ARM HPC tools

ARM HPC tools analyze how HPC software runs. It consists of three applications, ARM DDT, ARM Performance Reports and ARM MAP: 

  • ARM DDT: graphical debugger for HPC applications.
  • ARM MAP: HPC application profiler with easy-to-use GUI environment.
  • ARM Performance Reports: simple tool to generate a single-page HTML or plain text report that presents overall performance characteristics of HPC applications.

 

NOTE: Because ARM has aquired Allinea, all Allinea module files have been renamed accordingly.
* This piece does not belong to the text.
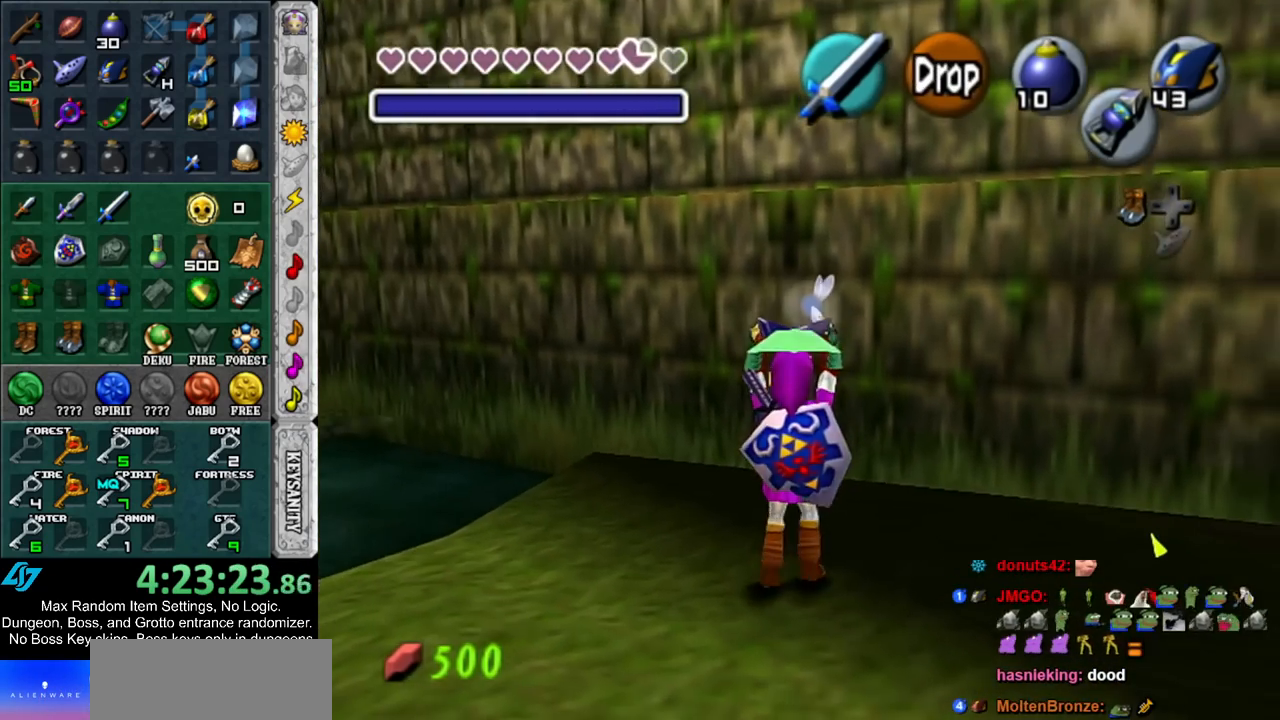
{"buttons": [], "left_stick": "center", "right_stick": "center", "events": []}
Allinea modules are still available and have same functionality as new ARM modules.
NOTE [June 29, 2022]: As ARM reported security vulnerabilities on the old ARM Forge versions prior to 22.0.x, we have removed the old versions and installed 22.0.2 version.

Availability & Restrictions

Versions

The following versions of ARM HPC tools are available on OSC clusters:

Version Owens Pitzer
22.0.2 X* X*
* Current default version

You can use module spider arm to view available modules for a given machine. Feel free to contact OSC Help if you need other versions for your work.

Access

ARM DDT, MAP and Performance Reports are available to all OSC users.

Publisher/Vendor/Repository and License Type

ARM, Commercial

Usage

ARM DDT

ARM DDT is a debugger for HPC software that automatically alerts users of memory bugs and divergent behavior. For more features and benefits, visit ARM HPC tools and libraries - DDT.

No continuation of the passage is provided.